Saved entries
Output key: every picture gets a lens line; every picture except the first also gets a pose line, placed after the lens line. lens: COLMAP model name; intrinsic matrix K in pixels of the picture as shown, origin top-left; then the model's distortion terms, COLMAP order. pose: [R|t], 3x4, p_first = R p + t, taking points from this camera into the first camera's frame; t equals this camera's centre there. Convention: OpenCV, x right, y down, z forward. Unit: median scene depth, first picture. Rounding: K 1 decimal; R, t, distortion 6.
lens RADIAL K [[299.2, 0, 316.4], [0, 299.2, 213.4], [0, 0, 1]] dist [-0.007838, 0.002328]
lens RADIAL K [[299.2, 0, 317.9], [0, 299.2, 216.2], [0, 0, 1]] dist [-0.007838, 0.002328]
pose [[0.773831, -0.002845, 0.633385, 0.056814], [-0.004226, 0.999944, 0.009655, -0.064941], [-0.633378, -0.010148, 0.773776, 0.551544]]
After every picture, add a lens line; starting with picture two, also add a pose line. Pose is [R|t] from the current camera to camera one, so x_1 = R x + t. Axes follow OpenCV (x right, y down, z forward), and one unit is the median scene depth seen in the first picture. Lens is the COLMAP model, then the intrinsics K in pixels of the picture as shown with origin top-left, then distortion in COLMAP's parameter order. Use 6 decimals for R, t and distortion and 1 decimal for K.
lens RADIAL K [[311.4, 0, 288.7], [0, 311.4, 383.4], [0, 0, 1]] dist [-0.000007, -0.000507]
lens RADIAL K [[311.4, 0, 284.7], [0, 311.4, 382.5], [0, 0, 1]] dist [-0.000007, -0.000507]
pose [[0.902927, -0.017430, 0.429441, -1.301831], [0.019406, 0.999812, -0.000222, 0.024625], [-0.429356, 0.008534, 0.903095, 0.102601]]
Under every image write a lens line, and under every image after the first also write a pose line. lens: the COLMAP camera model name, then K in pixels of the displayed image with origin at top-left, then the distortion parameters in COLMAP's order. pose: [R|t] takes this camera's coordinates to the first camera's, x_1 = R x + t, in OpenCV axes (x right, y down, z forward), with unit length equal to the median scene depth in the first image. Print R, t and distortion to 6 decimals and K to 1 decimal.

YOUR INSTRUCTIONS:
Could you transcribe each entry exactly as it stands?

EXPECTED ANSWER:
Output key: every picture gets a lens line; every picture except the first also gets a pose line, placed after the lens line. lens: COLMAP model name; intrinsic matrix K in pixels of the picture as shown, origin top-left; then the model's distortion terms, COLMAP order. pose: [R|t], 3x4, p_first = R p + t, taking points from this camera into the first camera's frame; t equals this camera's centre there. Convention: OpenCV, x right, y down, z forward. Unit: median scene depth, first picture. Rounding: K 1 decimal; R, t, distortion 6.
lens RADIAL K [[299.2, 0, 316.4], [0, 299.2, 213.4], [0, 0, 1]] dist [-0.007838, 0.002328]
lens RADIAL K [[299.2, 0, 317.9], [0, 299.2, 216.2], [0, 0, 1]] dist [-0.007838, 0.002328]
pose [[0.773831, -0.002845, 0.633385, 0.056814], [-0.004226, 0.999944, 0.009655, -0.064941], [-0.633378, -0.010148, 0.773776, 0.551544]]
After every picture, add a lens line; starting with picture two, also add a pose line. Pose is [R|t] from the current camera to camera one, so x_1 = R x + t. Axes follow OpenCV (x right, y down, z forward), and one unit is the median scene depth seen in the first picture. Lens is the COLMAP model, then the intrinsics K in pixels of the picture as shown with origin top-left, then distortion in COLMAP's parameter order. Use 6 decimals for R, t and distortion and 1 decimal for K.
lens RADIAL K [[311.4, 0, 288.7], [0, 311.4, 383.4], [0, 0, 1]] dist [-0.000007, -0.000507]
lens RADIAL K [[311.4, 0, 284.7], [0, 311.4, 382.5], [0, 0, 1]] dist [-0.000007, -0.000507]
pose [[0.902927, -0.017430, 0.429441, -1.301831], [0.019406, 0.999812, -0.000222, 0.024625], [-0.429356, 0.008534, 0.903095, 0.102601]]
Under every image write a lens line, and under every image after the first also write a pose line. lens: the COLMAP camera model name, then K in pixels of the displayed image with origin at top-left, then the distortion parameters in COLMAP's order. pose: [R|t] takes this camera's coordinates to the first camera's, x_1 = R x + t, in OpenCV axes (x right, y down, z forward), with unit length equal to the median scene depth in the first image. Print R, t and distortion to 6 decimals and K to 1 decimal.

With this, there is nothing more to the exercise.